I’m being challenged on some very basic dbt concepts and this is my last resort. If anyone can please provide any insight into this, I would appreciate it.
I’m adding 6 test records into my raw table with a valuation_date of 12/31/2024. I run the model for the first time and it inserts the 6 records into my dbt schema table with a unique batch_id. As a test, I then insert one new record with a valuation_date of 1/31/2025 into my raw data. Per the rules of incremental loads, it should only pick up this one record to process and I should see a completely different batch_id for this one record.

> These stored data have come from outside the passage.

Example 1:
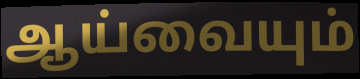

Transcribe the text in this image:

ஆய்வையும்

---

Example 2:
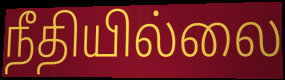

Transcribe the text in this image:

நீதியில்லை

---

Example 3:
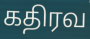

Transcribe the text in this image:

கதிரவ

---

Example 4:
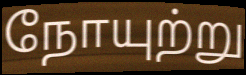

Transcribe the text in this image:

நோயுற்று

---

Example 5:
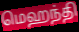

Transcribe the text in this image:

மெஹந்திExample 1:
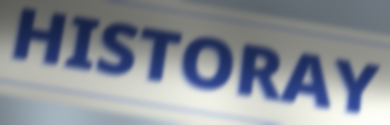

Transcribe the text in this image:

HISTORAY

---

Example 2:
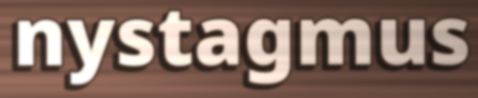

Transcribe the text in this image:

nystagmus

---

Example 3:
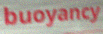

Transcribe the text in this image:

buoyancy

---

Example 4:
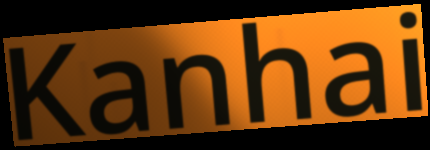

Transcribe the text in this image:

Kanhai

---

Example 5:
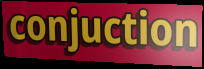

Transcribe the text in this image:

conjuction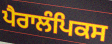
ਪੈਰਾਲੰਪਿਕਸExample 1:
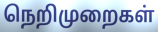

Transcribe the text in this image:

It is not doing this. The below incremental model will insert 7 new records with different batch_ids on top of the 6 that were already inserted into my dbt schema table from the previous run. 6 of those records being exactly the same between the two differing batch_ids.
In another test I did, I included a unique_key in my config. I ran the exact same scenario described above. When I run the model the second time, there are only 7 records in my dbt schema table, which appears correct, but all batch_ids are the same. That is not correct since the one new record I add should have a different batch id.

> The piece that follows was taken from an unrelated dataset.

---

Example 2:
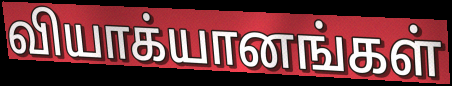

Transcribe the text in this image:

வியாக்யானங்கள்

Again, any help on this is appreciated. I’m doing this on my own, at home, so If I can’t figure this out, I’m SOL. Thank you.
{{
config(
materialized='incremental'
)
}}
with final_hrt as (
select
...redacting listed fields here...
valuation_date,
'{{ invocation_id }}' as batch_id
from {{ source('jaffle_shop', 'cumulative_hrt') }}
{% if is_incremental() %}
where valuation_date >= (select max(valuation_date) from {{ this }} )
{% endif %}
)
select * from final_hrt
I would suggest reviewing the compiled code (target folder → compiled) and checking that all the source tables, variables, and input values are those you’re expecting.
Note: @oferbrmn
originally posted this reply in Slack. It might not have transferred perfectly.
Thank you for your response. My compiled code for this model looks ok to me. I don’t see anything out of the ordinary unless I’m missing something.
with final_hrt as (
select
...field list redacted...
valuation_date,
'bd2d0c2e-717b-40eb-bfce-c3dc3807fd4a' as batch_id
from raw.jaffle_shop.cumulative_hrt
where valuation_date >= (select max(valuation_date) from analytics.dbt_redacted.load_hrttest )
)
select * from final_hrt
Ok, I figured out what my issue is.
My where clause is using > OR EQUAL TO when it should just be >. >= does not work for my date type where a valuation date represents the end of month. The = will always pick up the records that were last loaded. In fact, I don’t see why the equal to should ever be used with incremental since it may pick up records that already existed. But if you only use >, you may miss records in the new load if the date happens to be the same as the max from the last load.
I’m going to play around with this a little more because I’m not fully convinced of the strategies I’ve seen so far. Should I close this since I’ve discovered my initial issue?
I’m going to close this out. I have basically answered my own question. In the messing around that I’m doing in dbt, what I’ve settled on is this:
{% if is_incremental() %}
where etl_create_date > (select max(etl_create_date) from {{ this }} )
or etl_update_date > (select coalesce(max(etl_update_date), '1900-01-01') from {{ this }})
{% endif %}
There is a bit of nuance that goes into an incremental strategy and the answer is not always going to be super clear. With data, I don’t think we hear, as often as we should, about the different ways data is presented to the user or engineer. With an incremental strategy, the source of the data has to be some kind of real time update/insert table where a date value is updating with the current_timestamp(), indicating when it was created or updated.
The way data is presented should always be examined first before building a strategy. For example, where I work, we get full or partial refreshes of data on an iterative basis. An incremental model in dbt wouldn’t really work with this type of presentation of the data.